**Selected passage:**

About mid-summer of 1968, I was a platoon leader in the 199th Light Infantry Brigade, doing a combat tour in the Republic of South Viet Nam. My company, C Company, 3-7 Infantry, was stationed on the south end of Saigon in various locales bordering the edge of the city. We were there to guard against post-Tet ’68 incursions by the Viet Cong (VC), the indigenous communist military units that had nearly been wiped out during Tet by Allied Forces, and to conduct offensive operations against them. Plenty of them were still scattered around, both as individuals and as broken military units, hiding out in patches of jungle, rice paddies and other agricultural areas near Saigon and its surrounding environment, particularly in the Mekong River delta tributaries.
We conducted a variety of patrolling techniques and operations to find these dangerous units in order to eliminate the threat they represented. Most of the time, we did “Eagle Flighting”– aerial reconnaissance, leap-frogging one platoon over another with one flight of five or six UH-1B “Huey” helicopters, the platoon in the air being the other platoon’s reaction force in case of contact. Bigger units could “pile on” if necessary, since III Corps had the air assets to do so, if we needed them.
We also operated out of big riverine forces craft called “Ragboats” (Landing Craft, Materiel [LCM]), from which we would be taken to various locations for long, hot walks in the sun and delta mud! During the dry season, those walks were somewhat more tolerable. Well, it was the dry season and most of the paddies were baked hardpan dry, especially if the area was abandoned and there was no one to work the fields. Maybe these areas were deserted or devoid of people from over-farming, fighting or enemy presence. At any rate, we had to dig the bad guys out of their hiding places in order to eliminate their threat.
Some brilliant soul, up the chain of command, decided that we would do company-size patrols in the Mekong River delta tributary system of waterways using high-speed airboats to seek out the VC (as bait?). These boats have an aircraft propeller to drive them, with the engine and propeller in a cage at the rear of the boat, above the stern like a big house fan. These boats were fiberglass, flat-bottomed skiffs with almost no draft. They don’t sit more than a few inches in the water even when loaded. Since they have no propulsion system in the water, they can be used in swampy areas that are full of water plants and grass or where there is land that is just barely under water. Their main advantage is high maneuverability and speed.

**Material supplied:**
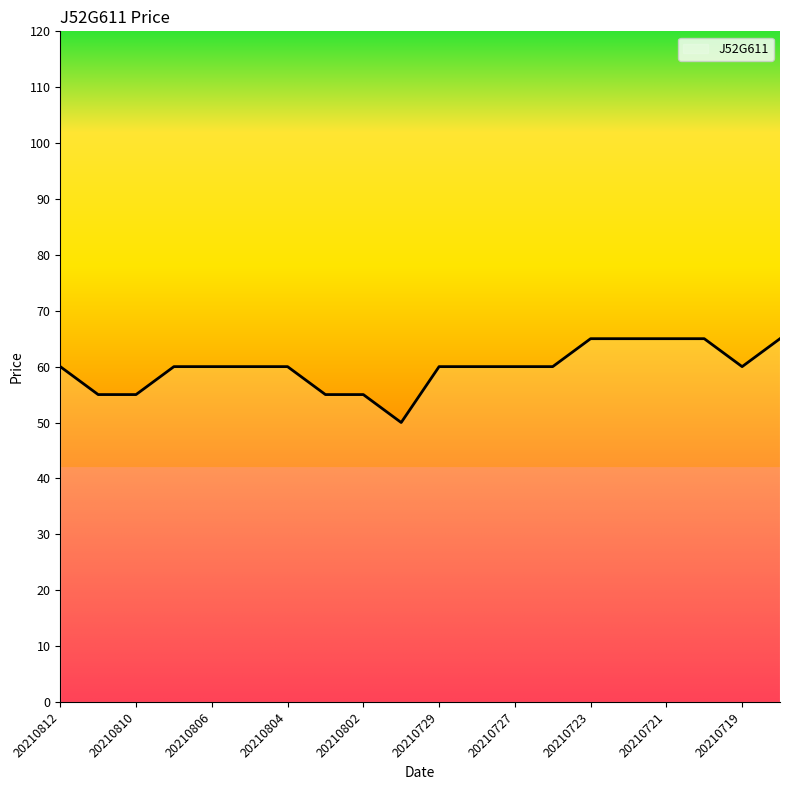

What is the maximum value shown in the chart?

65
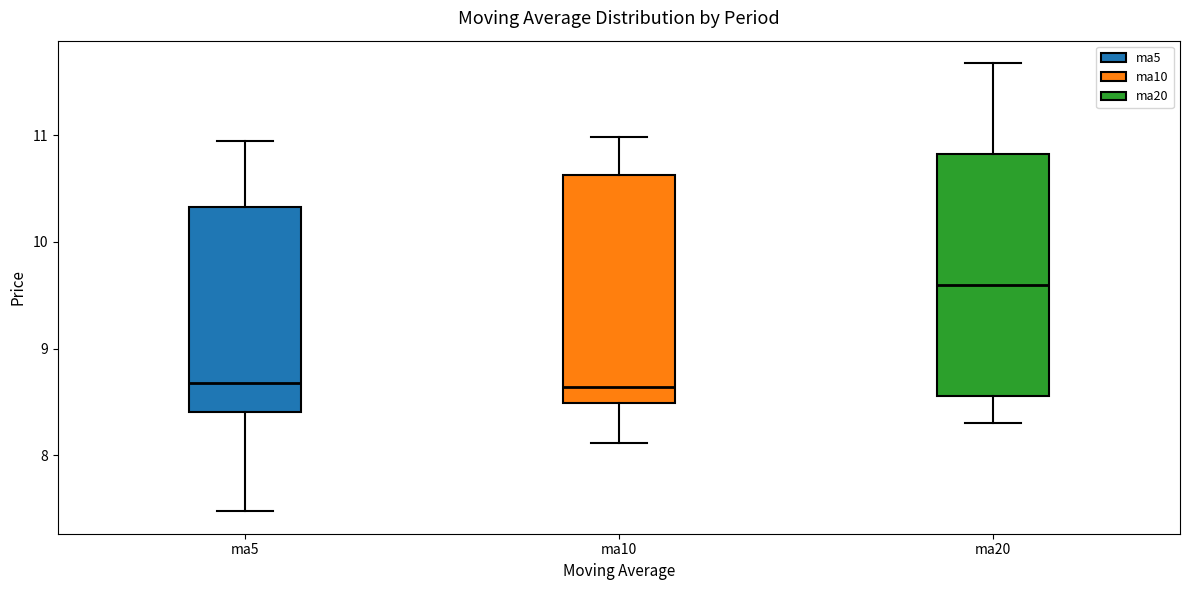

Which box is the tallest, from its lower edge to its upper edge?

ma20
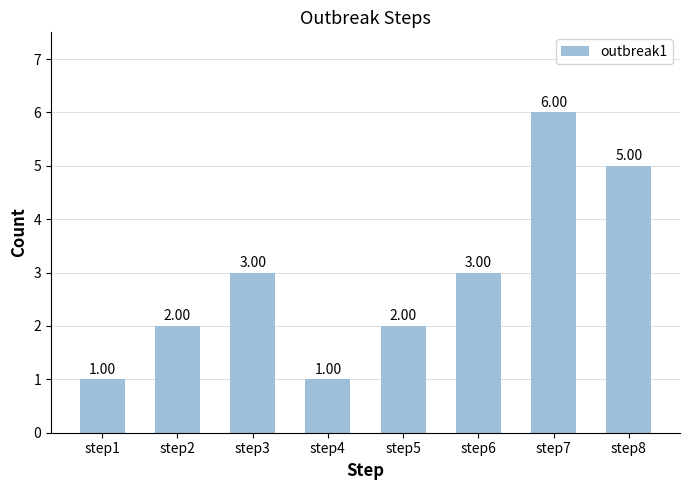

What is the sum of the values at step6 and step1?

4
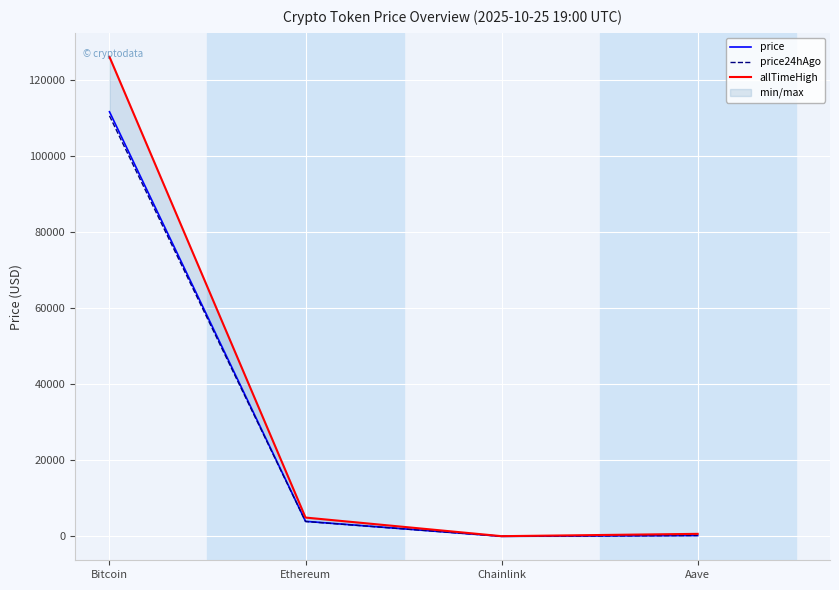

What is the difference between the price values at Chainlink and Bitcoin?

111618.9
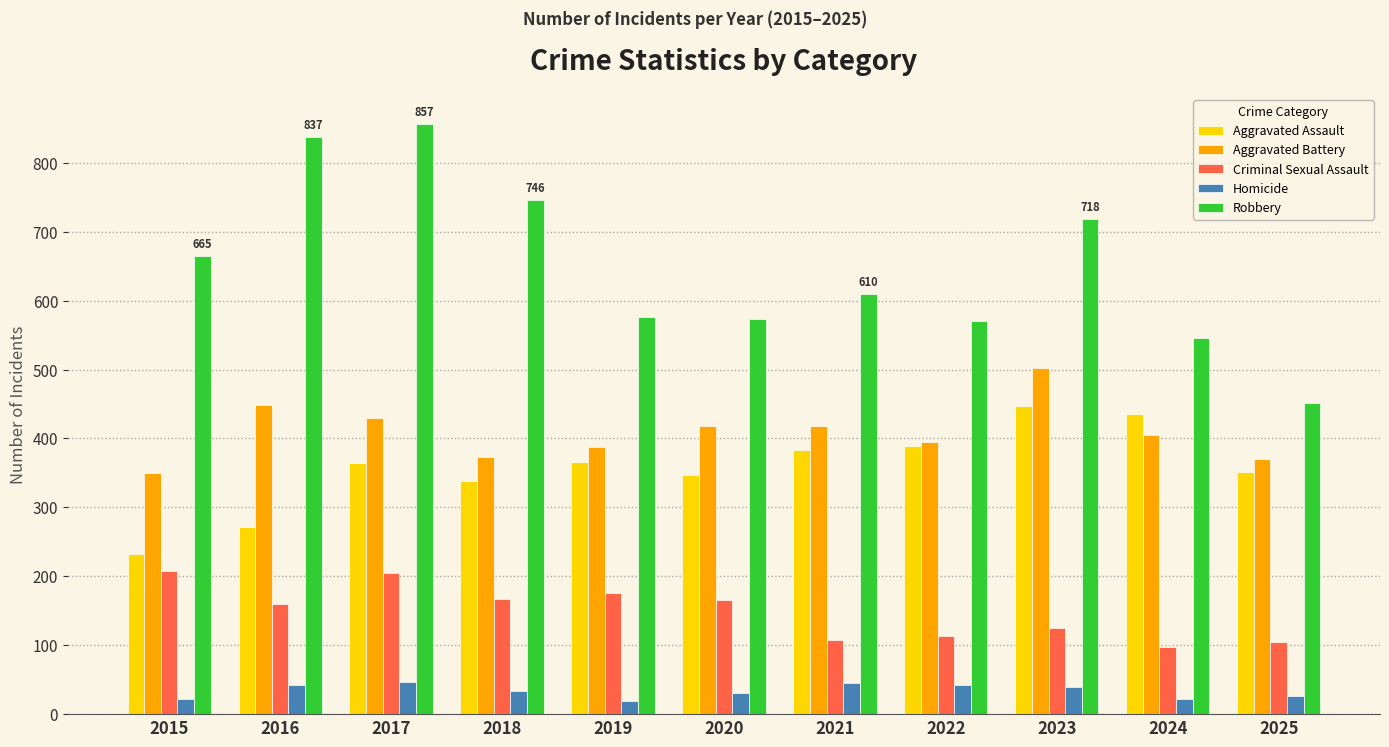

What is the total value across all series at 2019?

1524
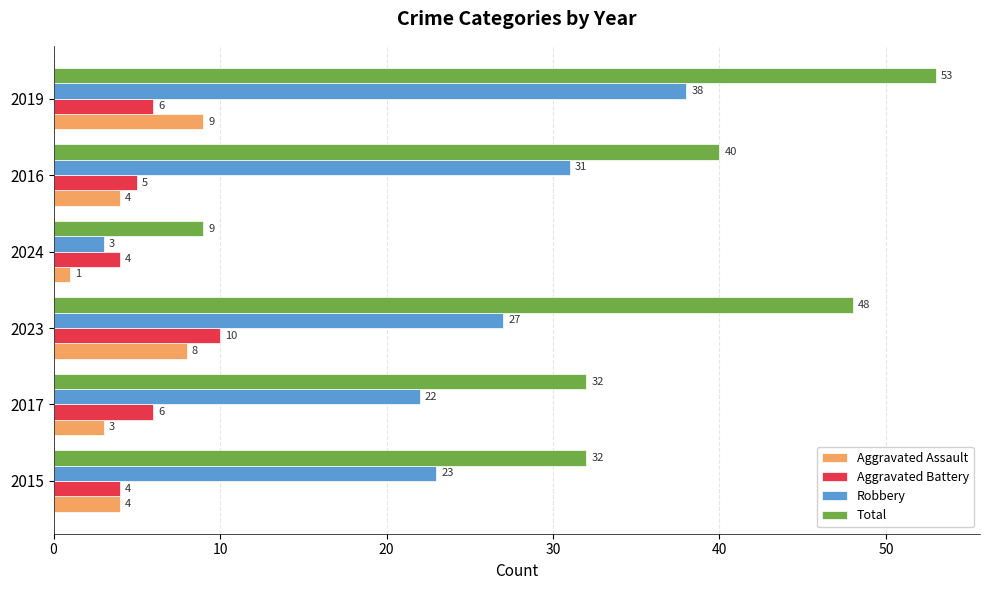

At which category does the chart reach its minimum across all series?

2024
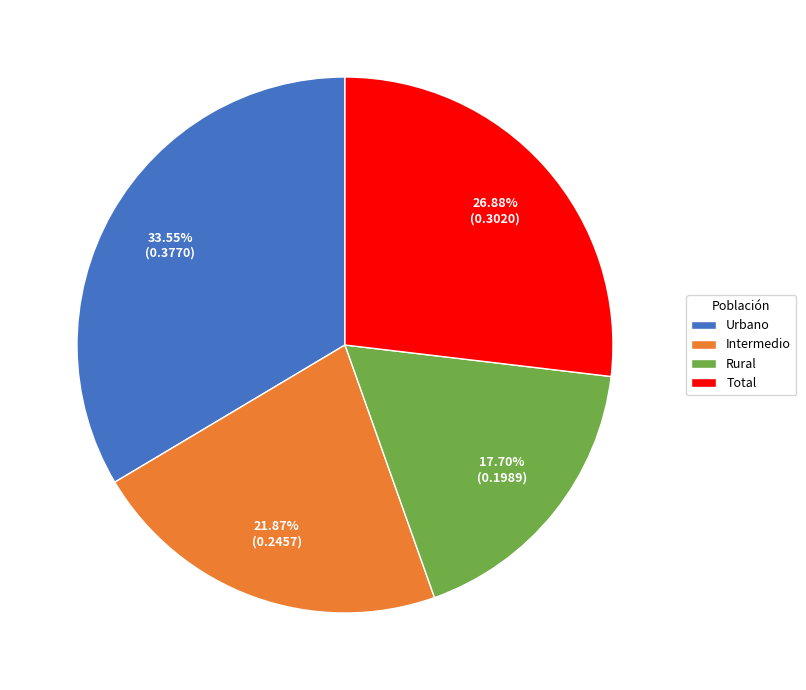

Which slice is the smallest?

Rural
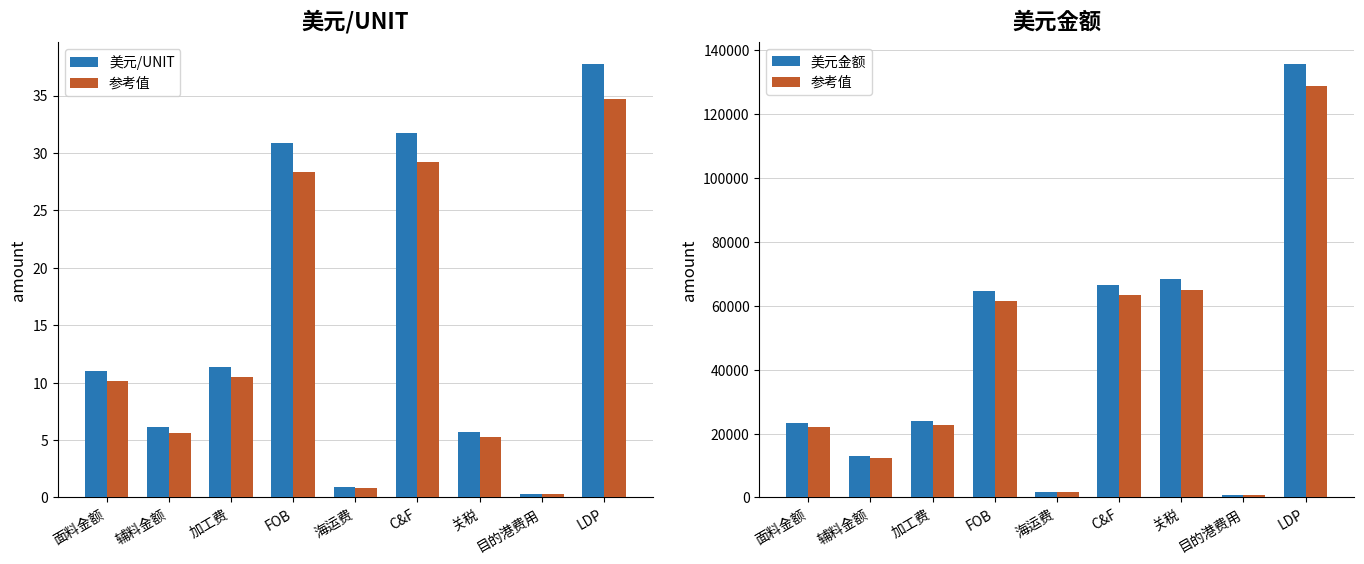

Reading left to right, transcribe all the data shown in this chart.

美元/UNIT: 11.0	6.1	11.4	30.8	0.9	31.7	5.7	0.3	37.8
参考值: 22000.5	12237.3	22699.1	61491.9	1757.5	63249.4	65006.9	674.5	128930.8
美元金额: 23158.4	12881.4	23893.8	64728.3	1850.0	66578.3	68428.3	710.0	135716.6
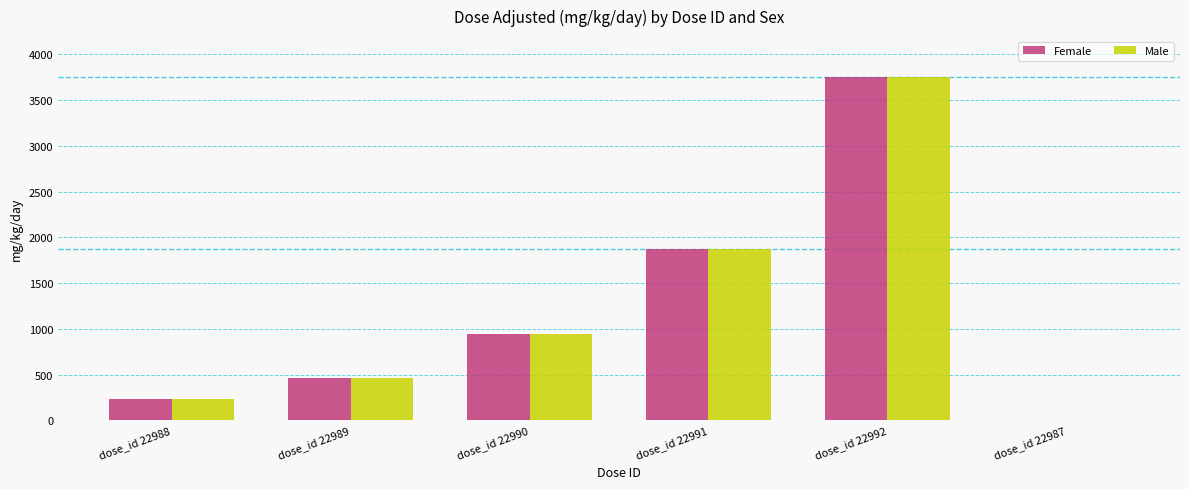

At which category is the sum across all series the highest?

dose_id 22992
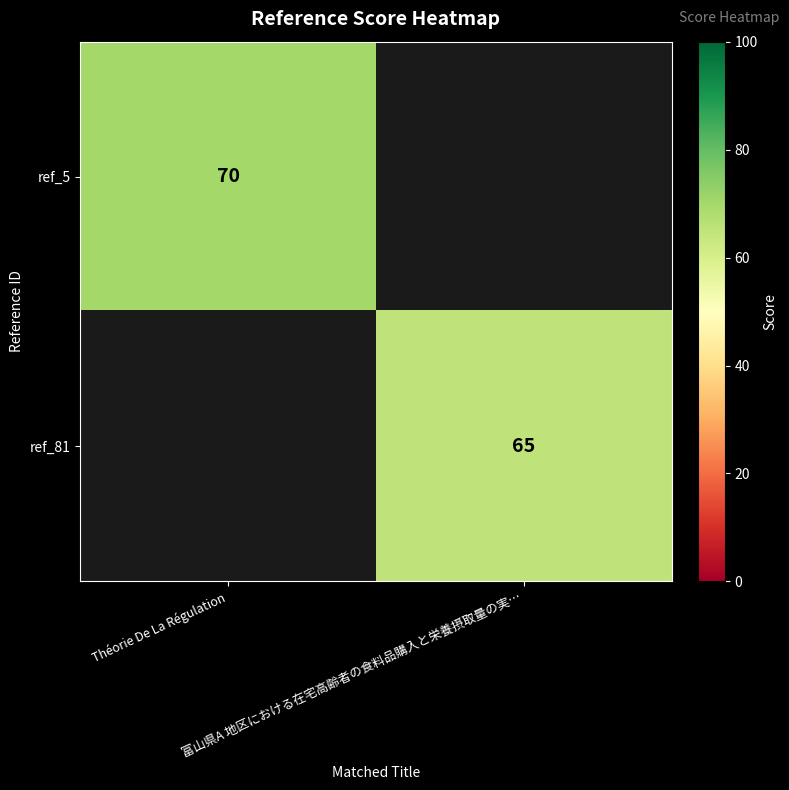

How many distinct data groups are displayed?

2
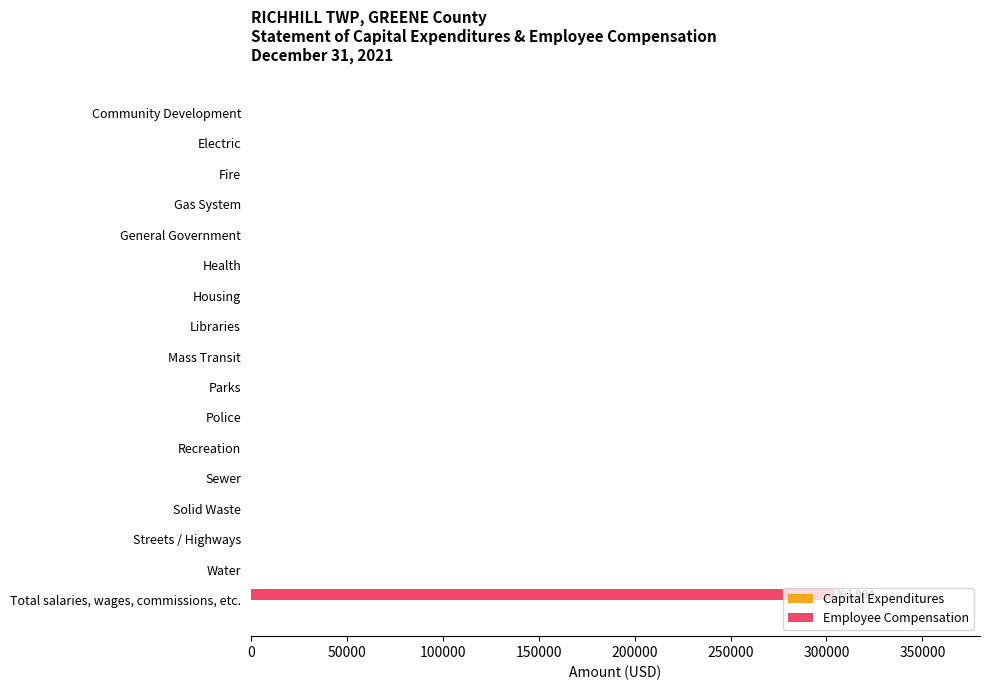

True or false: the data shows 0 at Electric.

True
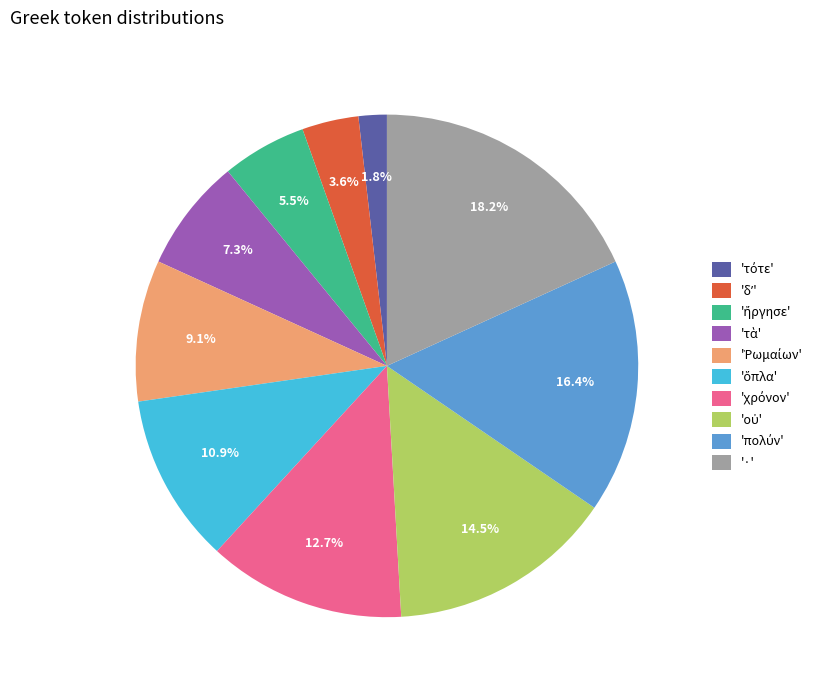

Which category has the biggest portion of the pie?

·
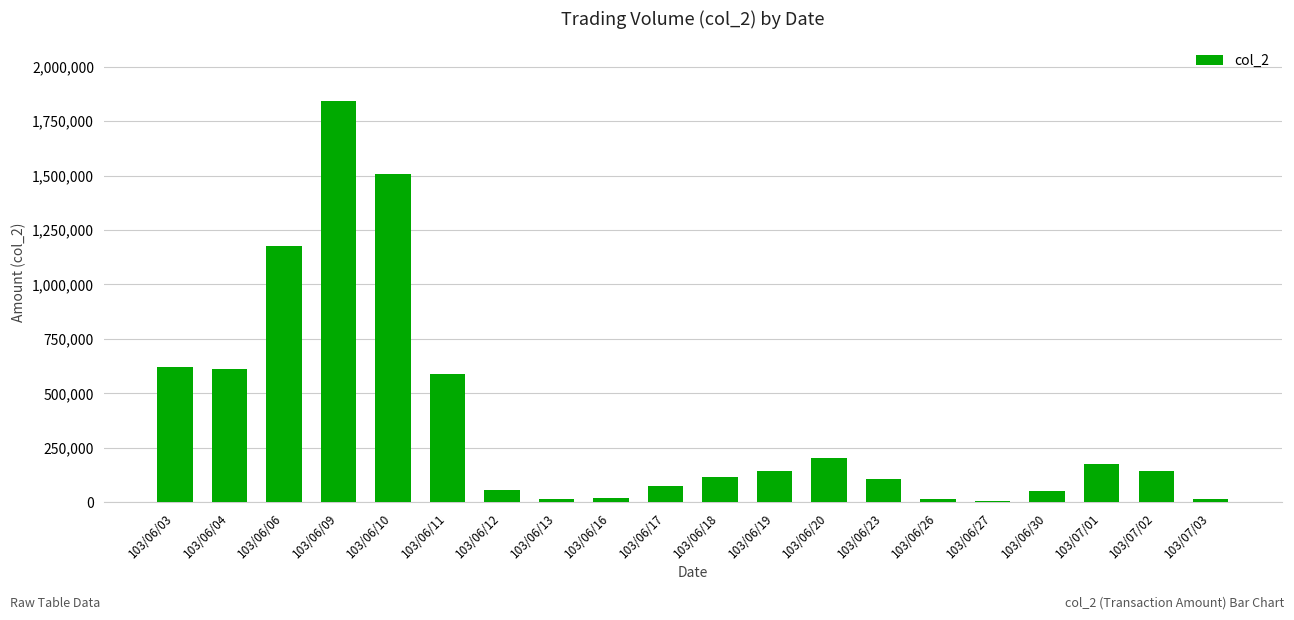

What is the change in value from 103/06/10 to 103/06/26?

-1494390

**Exercise tasks:**
[1] Using the memoir of the 1968 Saigon patrols, answer each question briefly:
(a) Which company did the narrator belong to?
(b) How many helicopters made up one flight during "Eagle Flighting"?
(c) What material were the airboats made of?
[2] Carry on the memoir of the 1968 Saigon patrols from its final sentence, keeping the same first-person voice.

**Answers for each item:**
[1]
(a) C Company, 3-7 Infantry.
(b) Five or six UH-1B "Huey" helicopters.
(c) Fiberglass.

[2]
Our boats came equipped with a machine gun pintle mount in front (we had to use our own guns) and an American boat driver, who had communication with the other boats and our command structure. They were assigned to and temporarily under our company command. Each boat held a squad (more or less) of infantry, and generally traveled in tandem in unit order, down the river or tributary we were on, for ease of command and control. The boat drivers knew the immediate action drills, the first and foremost being to turn toward the area from which enemy fire was coming and to assault “on-line” with automatic weapons and firing forward as a main defense (with riflemen helping out), straight into an ambush.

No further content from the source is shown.